When it comes to the artwork, there’s nothing spectacular to write home about. A couple pages near the end are really ugly with Batgirl made up of ultra thick lines and surrounded by characters with muddled faces fighting her in a world with no backgrounds. I don’t know why those two pages were so awful, but they really look like they were hastily thrown together at the last minute. The highlight of the book would easily have to be the full page shot of Barbara weeping in front of her bathroom mirror. There are lots of details on her gloves, the shower curtain in the background and toiletries on the vanity. It looks good. However, when I pick up a Batgirl comic I’d like the best page to be something more substantial than Batgirl crying before the sink.

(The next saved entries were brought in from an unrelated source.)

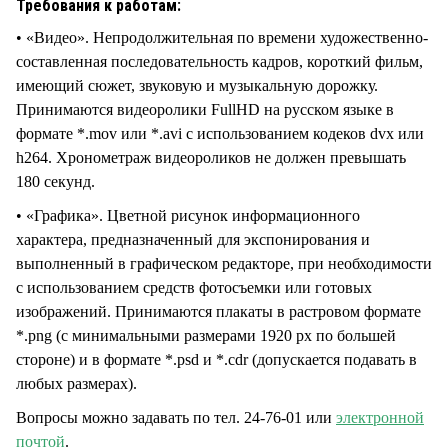
Требования к работам:
• «Видео». Непродолжительная по времени художественно-
составленная последовательность кадров, короткий фильм,
имеющий сюжет, звуковую и музыкальную дорожку.
Принимаются видеоролики FullHD на русском языке в
формате *.mov или *.avi с использованием кодеков dvx или
h264. Хронометраж видеороликов не должен превышать
180 секунд.
• «Графика». Цветной рисунок информационного
характера, предназначенный для экспонирования и
выполненный в графическом редакторе, при необходимости
с использованием средств фотосъемки или готовых
изображений. Принимаются плакаты в растровом формате
*.рng (с минимальными размерами 1920 рх по большей
стороне) и в формате *.рsd и *.сdr (допускается подавать в
любых размерах).
Вопросы можно задавать по тел. 24-76-01 или
электронной
почтой
.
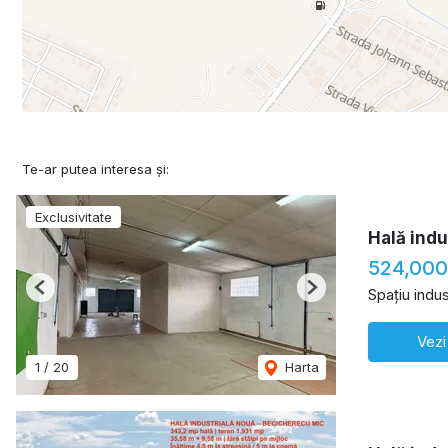
Te-ar putea interesa și:
Exclusivitate
Hală indu
524,00
Spațiu indus
Previous
Next
Vezi
1
/
20
Harta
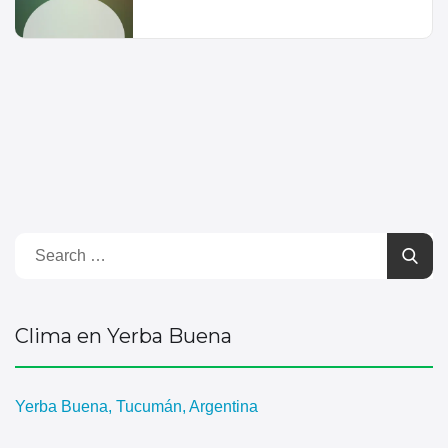
Clima en Yerba Buena
Yerba Buena, Tucumán, Argentina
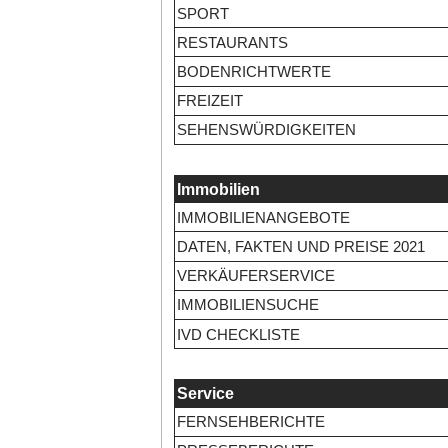
SPORT
RESTAURANTS
BODENRICHTWERTE
FREIZEIT
SEHENSWÜRDIGKEITEN
Immobilien
IMMOBILIENANGEBOTE
DATEN, FAKTEN UND PREISE 2021
VERKÄUFERSERVICE
IMMOBILIENSUCHE
IVD CHECKLISTE
Service
FERNSEHBERICHTE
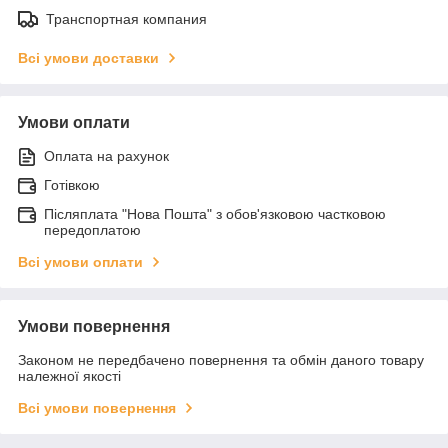
Транспортная компания
Всі умови доставки
Умови оплати
Оплата на рахунок
Готівкою
Післяплата "Нова Пошта" з обов'язковою частковою
передоплатою
Всі умови оплати
Умови повернення
Законом не передбачено повернення та обмін даного товару
належної якості
Всі умови повернення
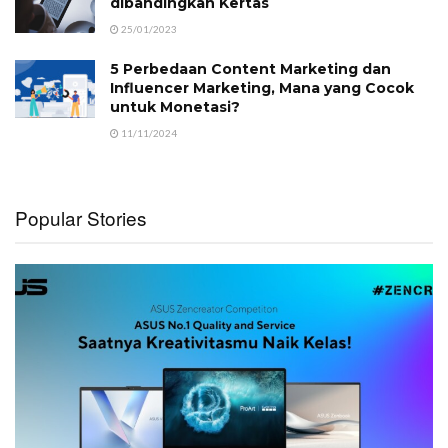
dibandingkan Kertas
25/01/2023
5 Perbedaan Content Marketing dan
Influencer Marketing, Mana yang Cocok
untuk Monetasi?
11/11/2024
Popular Stories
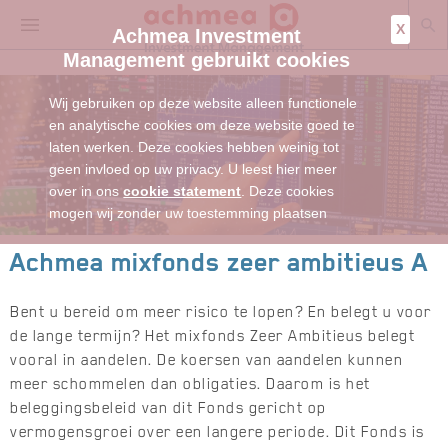
X
Achmea Investment
Management gebruikt cookies
Wij gebruiken op deze website alleen functionele
en analytische cookies om deze website goed te
laten werken. Deze cookies hebben weinig tot
geen invloed op uw privacy. U leest hier meer
over in ons
cookie statement
. Deze cookies
mogen wij zonder uw toestemming plaatsen
Achmea mixfonds zeer ambitieus A
Bent u bereid om meer risico te lopen? En belegt u voor
de lange termijn? Het mixfonds Zeer Ambitieus belegt
vooral in aandelen. De koersen van aandelen kunnen
meer schommelen dan obligaties. Daarom is het
beleggingsbeleid van dit Fonds gericht op
vermogensgroei over een langere periode. Dit Fonds is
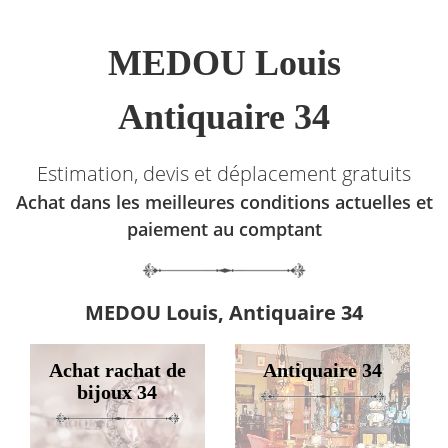
MEDOU Louis
Antiquaire 34
Estimation, devis et déplacement gratuits
Achat dans les meilleures conditions actuelles et
paiement au comptant
MEDOU Louis, Antiquaire 34
Achat rachat de
Antiquaire 34
bijoux 34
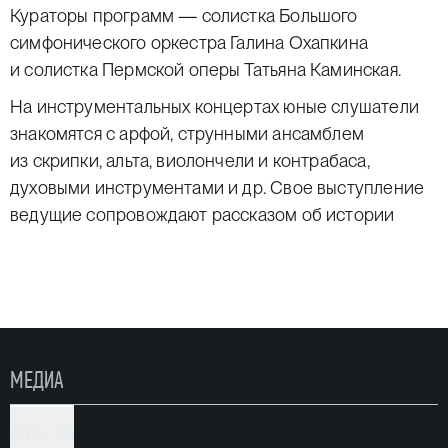
Кураторы программ — солистка Большого
симфонического оркестра Галина Охапкина
и солистка Пермской оперы Татьяна Каминская.
На инструментальных концертах юные слушатели
знакомятся с арфой, струнными ансамблем
из скрипки, альта, виолончели и контрабаса,
духовыми инструментами и др. Свое выступление
ведущие сопровождают рассказом об истории
создания музыкального инструмента, на котором
они играют, о роли инструмента в оркестре
и свойственных ему разнообразных возможностях.
На вокальных концертах дети узнают о том, какие
бывают голоса, и слушают выступления солистов
МЕДИА
Пермской оперы.
Музыканты создают атмосферу, приятную и для
ФОТО (13)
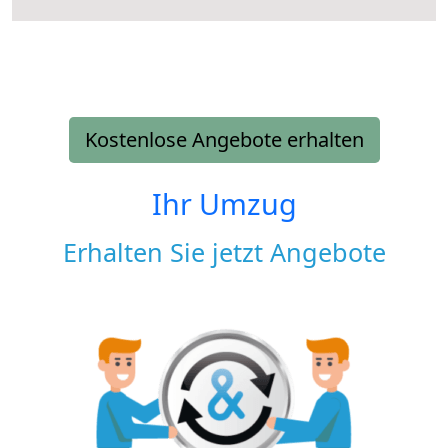
Kostenlose Angebote erhalten
Ihr Umzug
Erhalten Sie jetzt Angebote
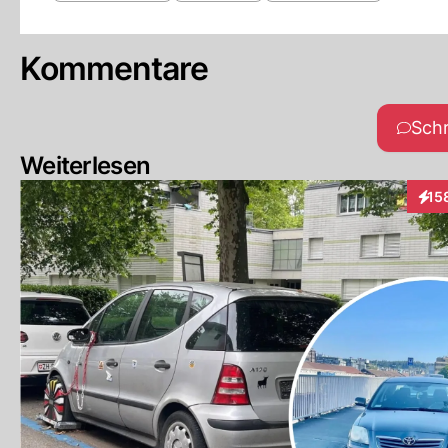
Kommentare
Sch
Weiterlesen
15
Inte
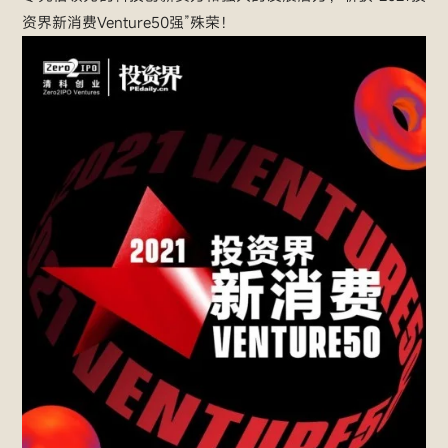
资界新消费Venture50强”殊荣！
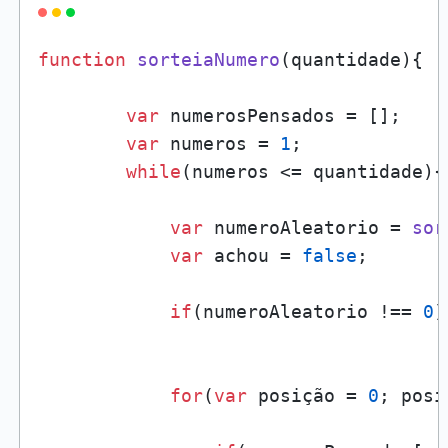
function
sorteiaNumero
(
quantidade
){

var
 numerosPensados = [];

var
 numeros = 
1
; 

while
(numeros <= quantidade){

var
 numeroAleatorio = 
sor
var
 achou = 
false
;

if
(numeroAleatorio !== 
0
)
for
(
var
 posição = 
0
; posi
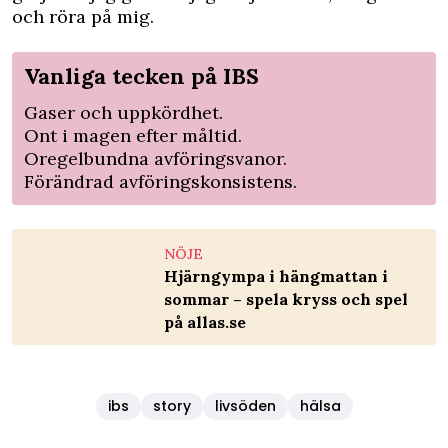
och röra på mig.
Vanliga tecken på IBS
Gaser och uppkördhet.
Ont i magen efter måltid.
Oregelbundna avföringsvanor.
Förändrad avföringskonsistens.
NÖJE
Hjärngympa i hängmattan i
sommar – spela kryss och spel
på allas.se
ibs
story
livsöden
hälsa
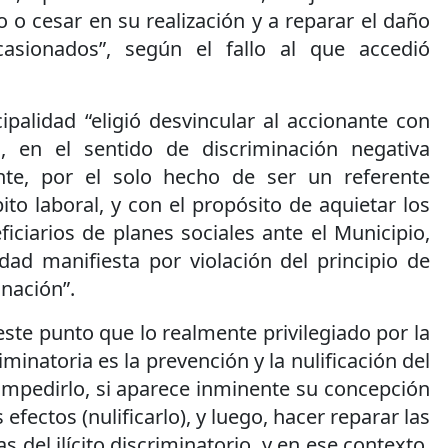
o o cesar en su realización y a reparar el daño
asionados”, según el fallo al que accedió
cipalidad “eligió desvincular al accionante con
io, en el sentido de discriminación negativa
ante, por el solo hecho de ser un referente
to laboral, y con el propósito de aquietar los
iciarios de planes sociales ante el Municipio,
dad manifiesta por violación del principio de
inación”.
ste punto que lo realmente privilegiado por la
minatoria es la prevención y la nulificación del
 impedirlo, si aparece inminente su concepción
 efectos (nulificarlo), y luego, hacer reparar las
del ilícito discriminatorio, y en ese contexto,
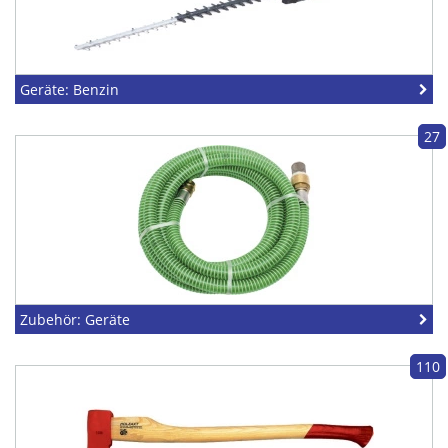
Geräte: Benzin
27
Zubehör: Geräte
110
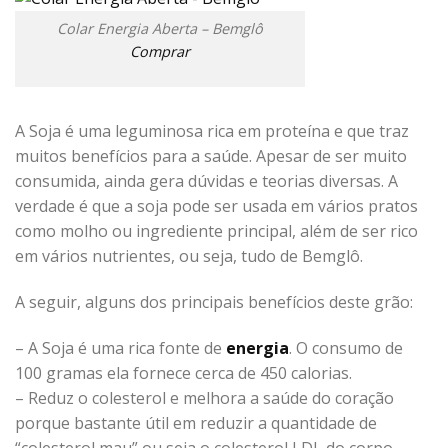
Colar Energia Aberta – Bemglô
Comprar
A Soja é uma leguminosa rica em proteína e que traz
muitos benefícios para a saúde. Apesar de ser muito
consumida, ainda gera dúvidas e teorias diversas. A
verdade é que a soja pode ser usada em vários pratos
como molho ou ingrediente principal, além de ser rico
em vários nutrientes, ou seja, tudo de Bemglô.
A seguir, alguns dos principais benefícios deste grão:
– A Soja é uma rica fonte de
energia
. O consumo de
100 gramas ela fornece cerca de 450 calorias.
– Reduz o colesterol e melhora a saúde do coração
porque bastante útil em reduzir a quantidade de
“colesterol mau” ou seja o colesterol LDL do corpo.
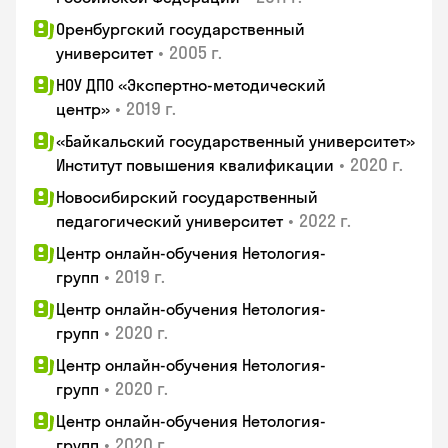
Оренбургский государственный
•
2005 г.
университет
НОУ ДПО «Экспертно-методический
•
2019 г.
центр»
«Байкальский государственный университет»
•
2020 г.
Институт повышения квалификации
Новосибирский государственный
•
2022 г.
педагогический университет
Центр онлайн-обучения Нетология-
•
2019 г.
групп
Центр онлайн-обучения Нетология-
•
2020 г.
групп
Центр онлайн-обучения Нетология-
•
2020 г.
групп
Центр онлайн-обучения Нетология-
•
2020 г.
групп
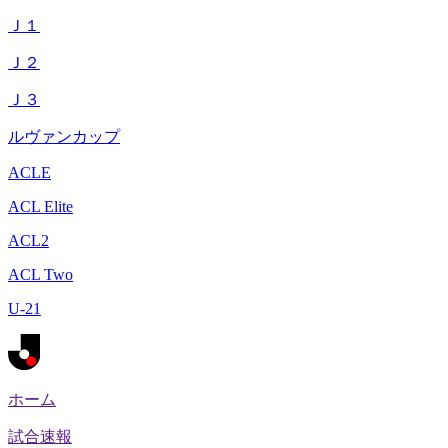
Ｊ１
Ｊ２
Ｊ３
ルヴァンカップ
ACLE
ACL Elite
ACL2
ACL Two
U-21
ホーム
試合速報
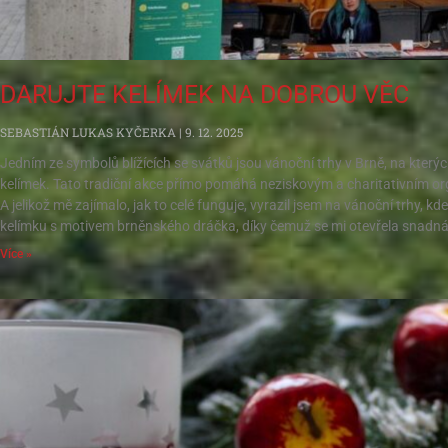
DARUJTE KELÍMEK NA DOBROU VĚC
SEBASTIÁN LUKAS KYČERKA
9. 12. 2025
Jedním ze symbolů blížících se svátků jsou vánoční trhy v Brně, na kterýc
kelímek. Tato tradiční akce přímo pomáhá neziskovým a charitativním or
A jelikož mě zajímalo, jak to celé funguje, vyrazil jsem na vánoční trhy, 
kelímku s motivem brněnského dráčka, díky čemuž se mi otevřela snadná
Více »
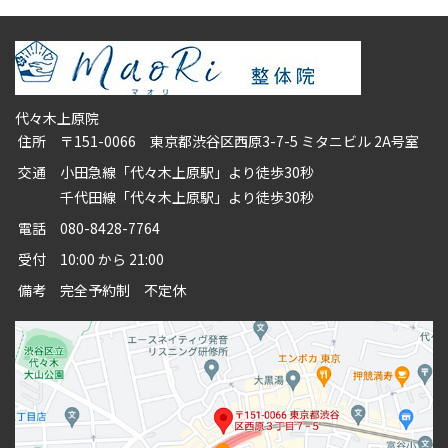
代々木上原院
住所
〒151-0066 東京都渋谷区西原3-7-5 ミタニビル 2A号室
交通
小田急線「代々木上原駅」より徒歩30秒
千代田線「代々木上原駅」より徒歩30秒
電話
080-8428-7764
受付
10:00 から 21:00
備考
完全予約制 不定休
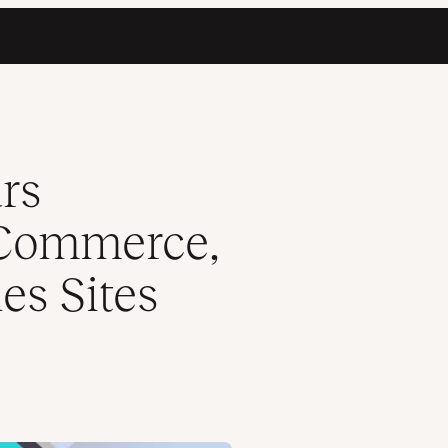
ing Pages et les Sites Personnels
rs
eCommerce,
es Sites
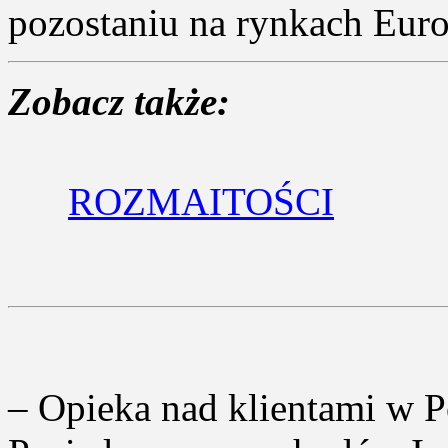
pozostaniu na rynkach Eur
Zobacz także:
ROZMAITOŚCI
– Opieka nad klientami w P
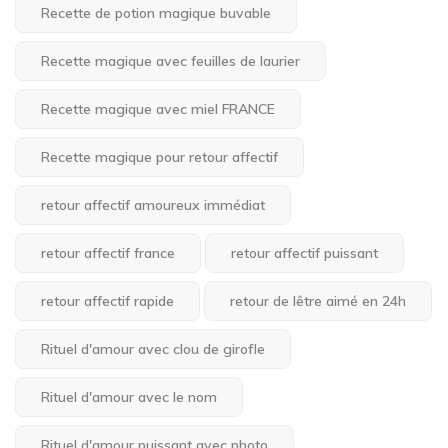
Recette de potion magique buvable
Recette magique avec feuilles de laurier
Recette magique avec miel FRANCE
Recette magique pour retour affectif
retour affectif amoureux immédiat
retour affectif france
retour affectif puissant
retour affectif rapide
retour de lêtre aimé en 24h
Rituel d'amour avec clou de girofle
Rituel d'amour avec le nom
Rituel d'amour puissant avec photo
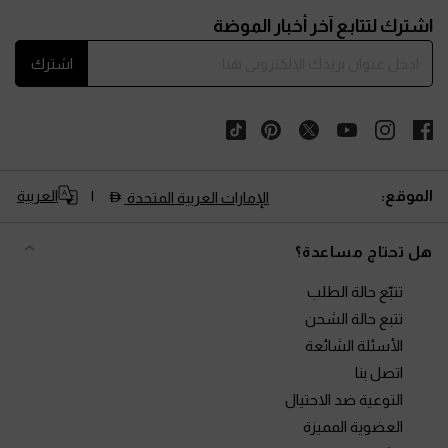
Site footer
اشترك لتتابع آخر أخبار الموضة
اشترك
الموقع:
العربية
الإمارات العربية المتحدة
هل تحتاج مساعدة؟
تتبّع حالة الطلب
تتبع حالة الشحن
الأسئلة الشائعة
اتصل بنا
التوعية ضد الاحتيال
العضوية المميزة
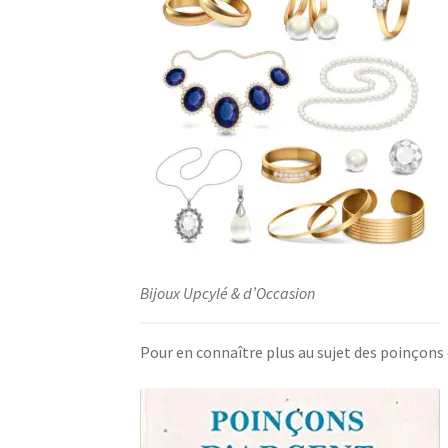
Bijoux Upcylé & d’Occasion
Pour en connaître plus au sujet des poinçons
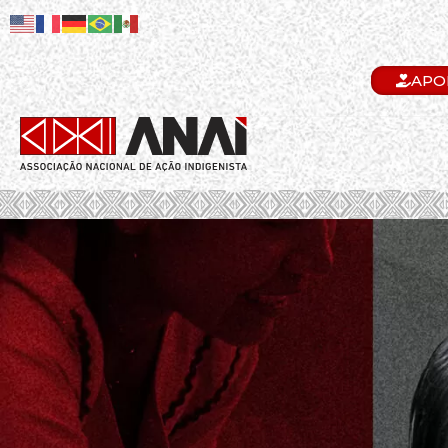
APO
.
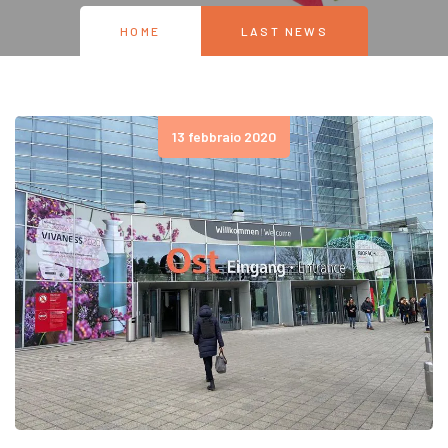
HOME
LAST NEWS
13 febbraio 2020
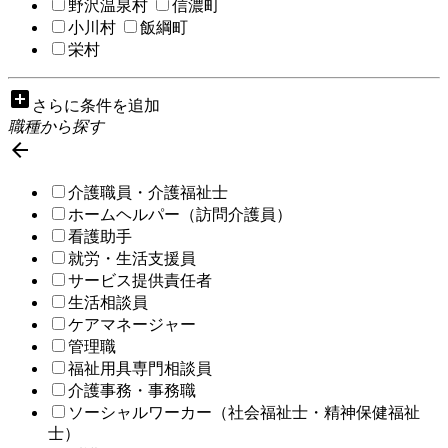
野沢温泉村
信濃町
小川村
飯綱町
栄村
add_box
さらに条件を追加
職種から探す

介護職員・介護福祉士
ホームヘルパー（訪問介護員）
看護助手
就労・生活支援員
サービス提供責任者
生活相談員
ケアマネージャー
管理職
福祉用具専門相談員
介護事務・事務職
ソーシャルワーカー（社会福祉士・精神保健福祉
士）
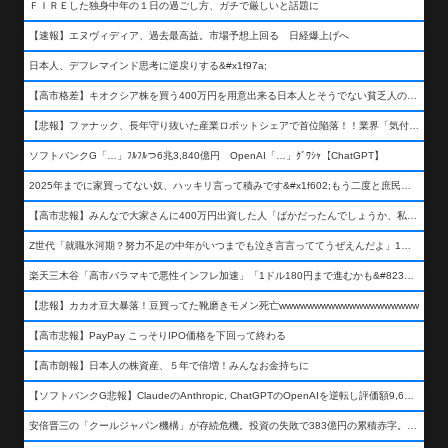
ＦＩＲＥした独身中年の１日の過ごし方、ガチで厳しいと話題に
【速報】エヌヴィディア、過去最高益。市場予想上回る 日経爆上げへ
日本人、デフレマインド思考に逆戻りする&#x1f97a;
【高市格差】キオクシア株を買う400万円を用意出来る日本人とそうでない貧乏人の差が超広まるって事よ
【悲報】ファナック、長年守り抜いた産業ロボットシェアで首位陥落！！業界「気付いたら一気に抜かれていた…」
ソフトバンクG「…」ﾌﾙﾌﾙつ6兆3,840億円 OpenAI「…」ｸﾞﾜｼｬ【ChatGPT】
2025年までに家買ってない奴、ハッキリ言って積みです&#x1f602;もう二度と庶民が買える値段になりません&#x1f602;&#x1f602;&#x1f602;
【高市悲報】みんなで大家さんに400万円出資した人「ばかだったんでしょうか、私は&#x1f622;」
Z世代「就職氷河期？努力不足の中年がいつまでも泣き言言っててうぜえんだよ」1万いいね
楽天三木谷「高市バラマキで悪性インフレ加速」「1ドル180円まで進むかも&#8230;もう看過できない」
【悲報】カカオ豆大暴落！豆買ってた靴磨きモメン死亡wwwwwwwwwwwwwwwwwwww
【高市悲報】PayPay こっそりIPO価格を下回って終わる
【高市朗報】日本人の株資産、５年で倍増！みんなお金持ちに
【ソフトバンクG悲報】ClaudeのAnthropic, ChatGPTのOpenAIを逆転し評価額9,650億ドル (約154兆円) の世界一価値あるAI企業に……
安倍晋三の「クールジャパン機構」が存続危機。投資の失敗で383億円の累積赤字。2025年度決算も大赤字の可能性。責任の所在はウヤムヤ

If you’re in favor of this series getting even darker and have no problem with magic in your Bat-comics then you’re definitely, without a doubt, going to enjoy this book WAY more than I did. But for me, I was ready for it to be over at the half-way mark. I’m sick and tired of seeing Barbara cry. I want this series to take note from the recent changes in Nightwing and make the stories more fun. We never come out of these horrible situations feeling triumphant, there’s always more doom and gloom and crippling self doubt around the corner.